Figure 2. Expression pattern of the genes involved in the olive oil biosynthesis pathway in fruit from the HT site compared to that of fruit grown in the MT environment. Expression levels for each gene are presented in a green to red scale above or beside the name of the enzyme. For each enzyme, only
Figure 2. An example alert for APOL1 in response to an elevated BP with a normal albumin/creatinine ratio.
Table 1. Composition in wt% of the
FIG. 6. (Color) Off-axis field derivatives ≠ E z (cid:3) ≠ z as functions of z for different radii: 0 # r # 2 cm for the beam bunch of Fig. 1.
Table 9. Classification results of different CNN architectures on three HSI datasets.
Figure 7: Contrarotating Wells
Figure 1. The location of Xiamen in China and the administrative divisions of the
+--
## TASK
Return only the lines running from the line with "FIG. 6. (Color)" to the last line of the records, both included, exactly as written.

## ANSWER SPACE
FIG. 6. (Color) Off-axis field derivatives ≠ E z (cid:3) ≠ z as functions of z for different radii: 0 # r # 2 cm for the beam bunch of Fig. 1.
Table 9. Classification results of different CNN architectures on three HSI datasets.
Figure 7: Contrarotating Wells
Figure 1. The location of Xiamen in China and the administrative divisions of the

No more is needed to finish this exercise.